François La Salles parla le premier en levant le bras pour serrer la main :
- D'abord un grand merci, Mr La Luppa de vous être déplacé et de bien vouloir céder à mes dernières volontés. Je ne veux pas laisser Onaké régler toutes ces choses, seules. Alors voilà, à ma mort je souhaite donc que mes cendres soient déposées au cimetière San Miguele de Venise dans le caveau de mon cher Marco Agnelli. Toute la procédure est réglée depuis longtemps à ce sujet. Je souhaite que vous soyez le convoyeur, en quelque sorte, et je souhaite que vous assistiez au travail des pompes funèbres...Que mes cendres soient bien déposées dans le caveau et que l'urne y soit scellée.
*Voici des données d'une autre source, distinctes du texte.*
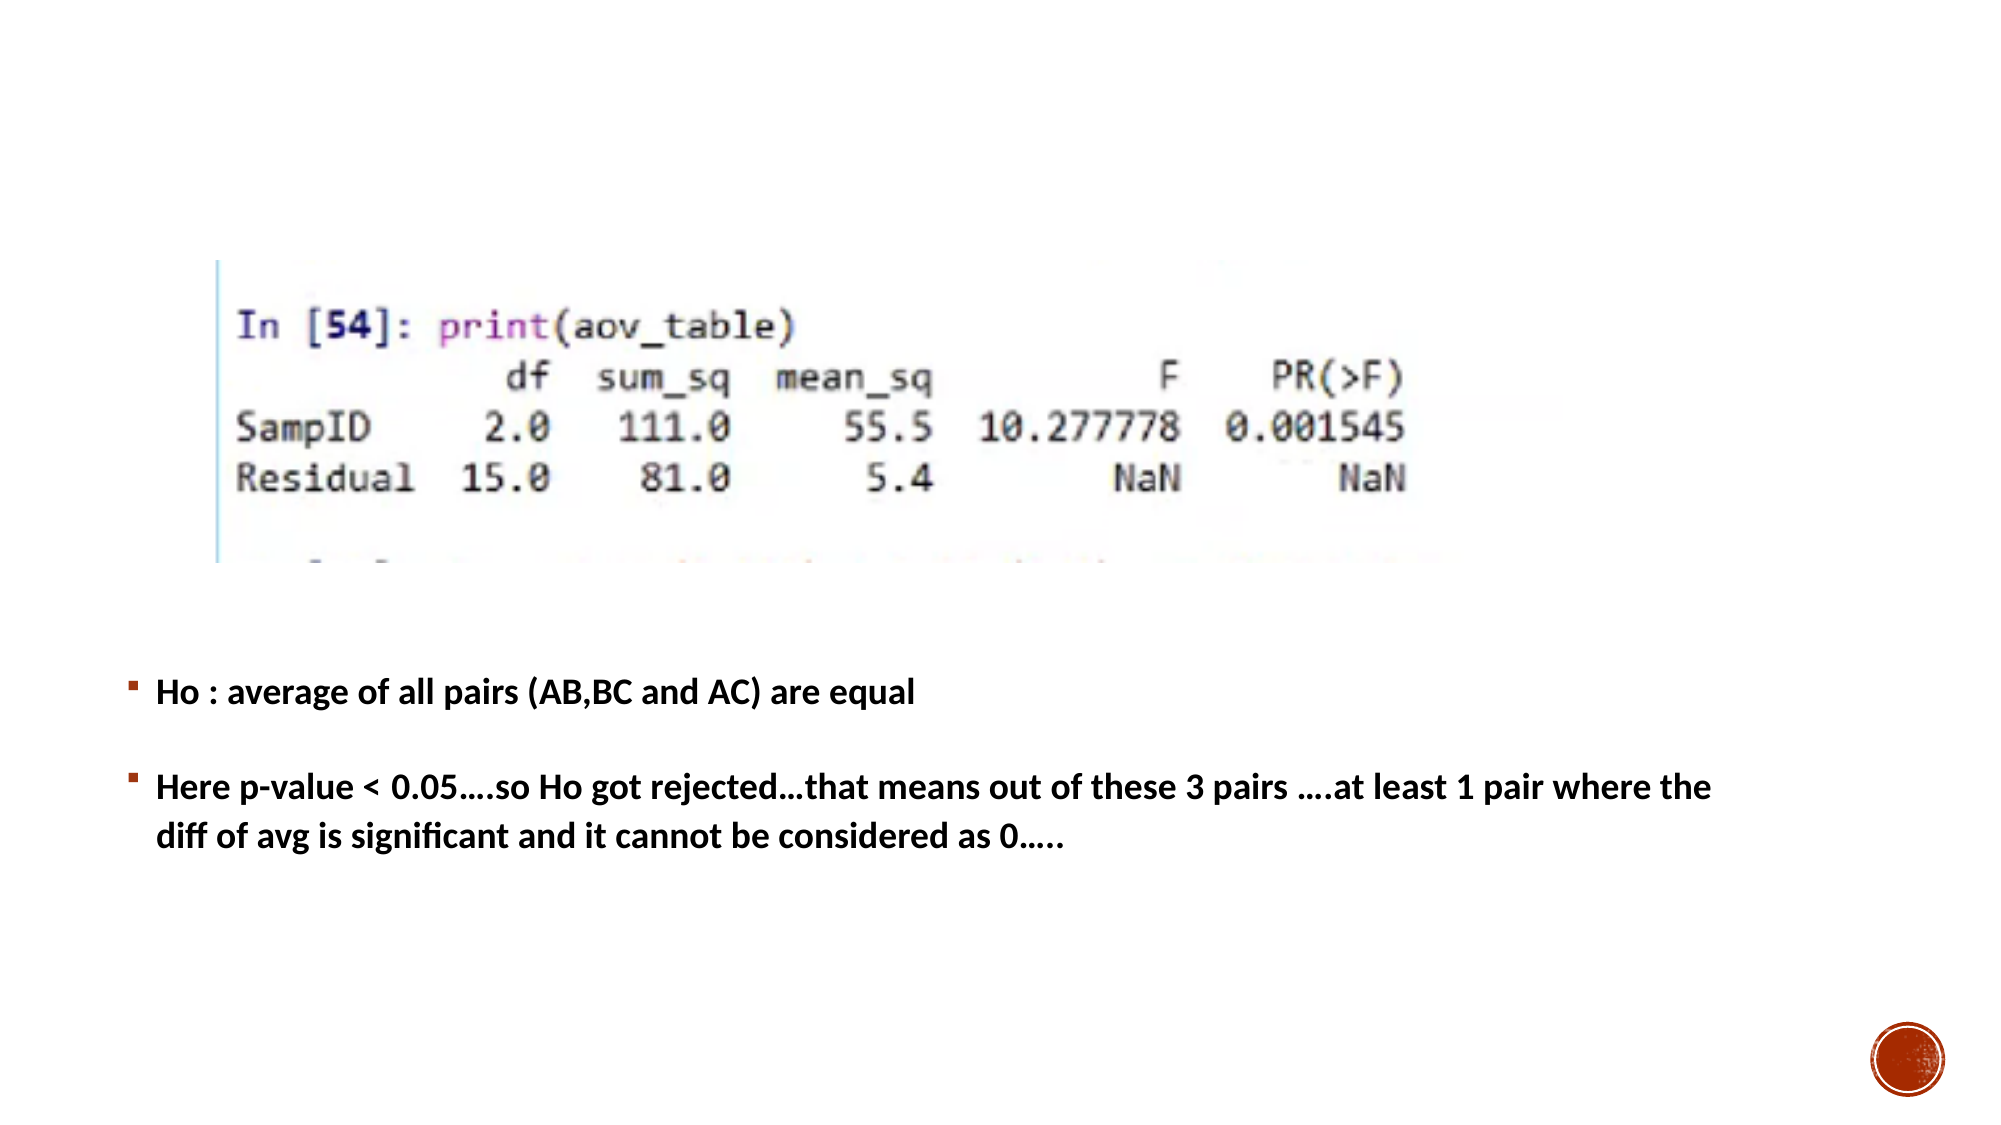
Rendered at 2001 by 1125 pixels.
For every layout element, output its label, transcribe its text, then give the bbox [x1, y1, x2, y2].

list Ho : average of all pairs (AB,BC and AC) are equal Here p-value < 0.05….so Ho got rejected…that means out of these 3 pairs ….at least 1 pair where the diff of avg is significant and it cannot be considered as 0….. [111, 200, 1740, 1087]
picture [180, 260, 1563, 563]
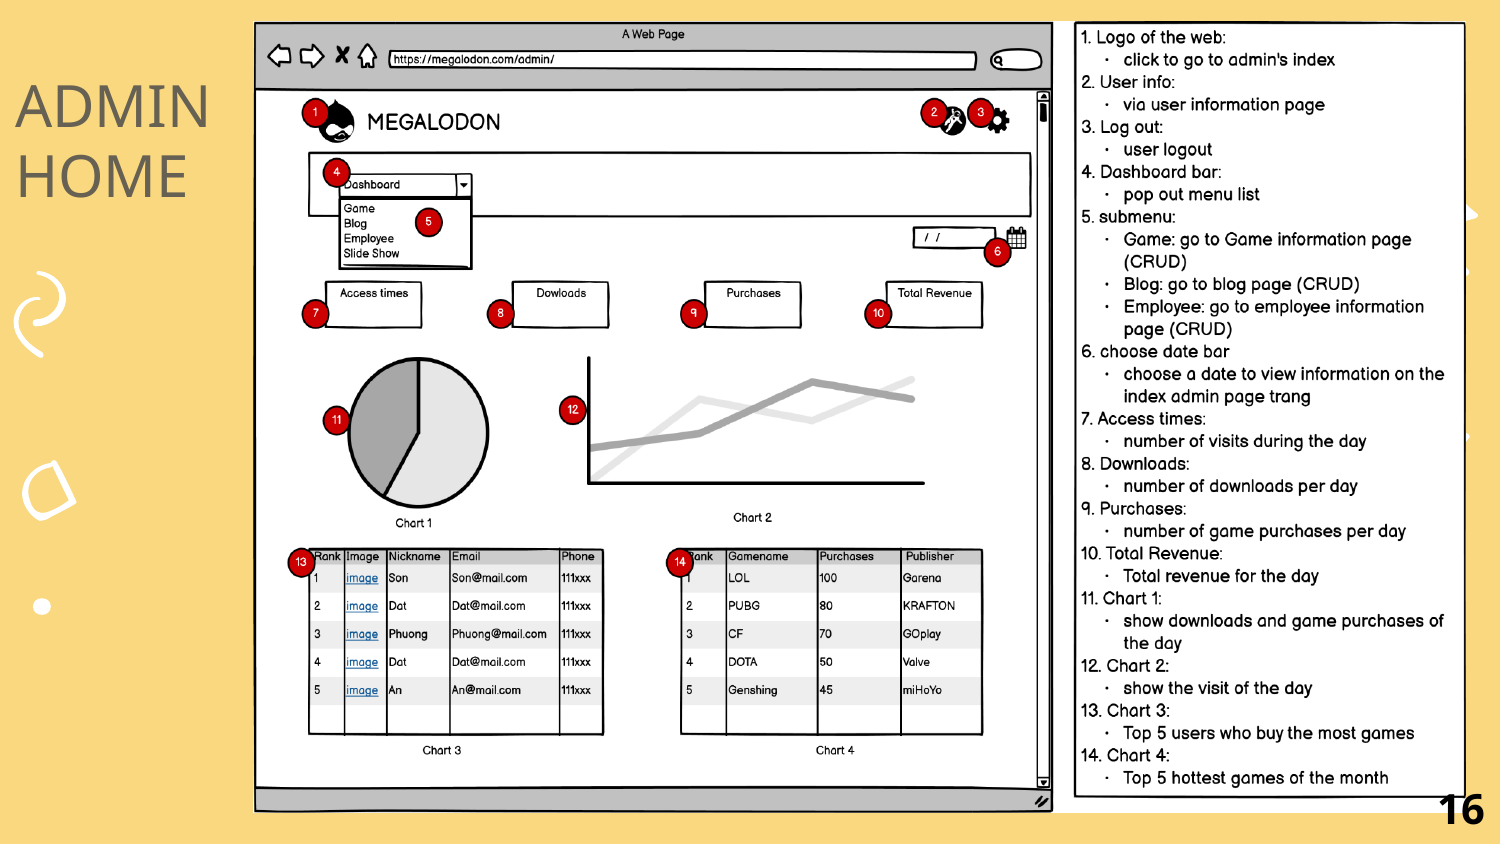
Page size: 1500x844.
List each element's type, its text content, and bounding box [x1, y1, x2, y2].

Ensuite j'aimerais que chaque 11 Avril vous veillez à ce qu'un bouquet de fleurs y soit déposé. Vous vous dites que je suis un pauvre type bien capricieux mais l'amour de Marco a été toute ma vie. Rien n'avait bien commencé pour moi, vous savez, bien qu'étant né dans une famille aisée. Rien. J'ai été un fils peu aimé. Un enfant unique et seul que personne n'avait souhaité. Je n'ai réussi à plaire à aucun de mes parents. Je me suis dis que ma vie allait être exécrable... Et un jour il y a eu Marco. Pouvez vous me garantir que tant que vous serez vivant vous accomplirez ce que je viens de vous demander....Bien entendu tout sera à ma charge et un notaire s'occupera de vous rétribuer. Il vous suffit finalement de simplement cocher sur un calendrier la date du 11Avril !
François La Salles me sourit. Je ne comprenais pas pourquoi La Salles n'avait justement pas demandé à un notaire de se charger de ces formalités. Pourquoi avait-il besoin de moi? Pourquoi moi, précisément ? Je crus le deviner quand soudain je vis Onaké Kikoni assise près de la fenêtre. Elle portait un chemisier de soie blanc et un jean usé, ses cheveux étaient retenus à la nuque par une grosse barrette en bambou qui dessinait un huit. Une frange bombée retombait sur ses sourcils droits; Elle était magnifique. Elle regardait dehors comme si nous n'existions pas. Et puis elle se tourna vers moi. Je reçus une décharge électrique. La Salles m'avait fait venir pour elle. Pour que je sache qu'elle m'attendait depuis longtemps, sans rien savoir.